►

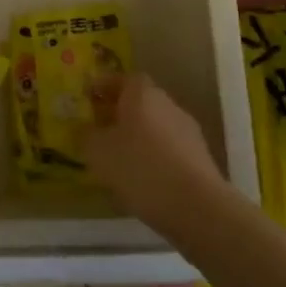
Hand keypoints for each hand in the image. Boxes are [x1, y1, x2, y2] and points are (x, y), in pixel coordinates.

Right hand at [78, 73, 224, 232]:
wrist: (198, 208)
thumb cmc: (140, 168)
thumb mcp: (98, 151)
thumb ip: (86, 135)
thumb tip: (85, 128)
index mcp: (143, 94)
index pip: (123, 78)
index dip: (105, 86)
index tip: (88, 98)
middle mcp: (168, 106)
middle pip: (141, 102)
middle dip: (119, 113)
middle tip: (98, 128)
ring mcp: (188, 133)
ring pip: (155, 127)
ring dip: (136, 137)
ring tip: (116, 159)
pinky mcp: (200, 160)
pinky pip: (168, 150)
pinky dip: (152, 157)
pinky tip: (140, 179)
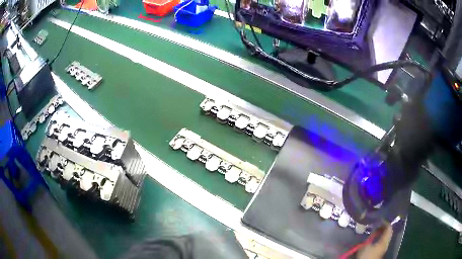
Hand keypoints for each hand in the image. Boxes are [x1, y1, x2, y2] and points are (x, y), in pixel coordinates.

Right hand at [357, 225, 392, 258]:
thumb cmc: (367, 255)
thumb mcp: (365, 245)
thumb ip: (370, 237)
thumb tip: (372, 230)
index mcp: (385, 240)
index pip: (389, 227)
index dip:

◄

• [Exercise instructions] Exactly as they appear, transcribe the lines from the top of the material above through the line with "index dip: (105, 86)". Omit any picture.

• [Result for this task]
Hand keypoints for each hand in the image. Boxes are [x1, y1, x2, y2] and points are (x, y), in pixel coordinates.

Right hand at [78, 73, 224, 232]:
wrist: (198, 208)
thumb cmc: (140, 168)
thumb mcp: (98, 151)
thumb ip: (86, 135)
thumb tip: (85, 128)
index mcp: (143, 94)
index pip: (123, 78)
index dip: (105, 86)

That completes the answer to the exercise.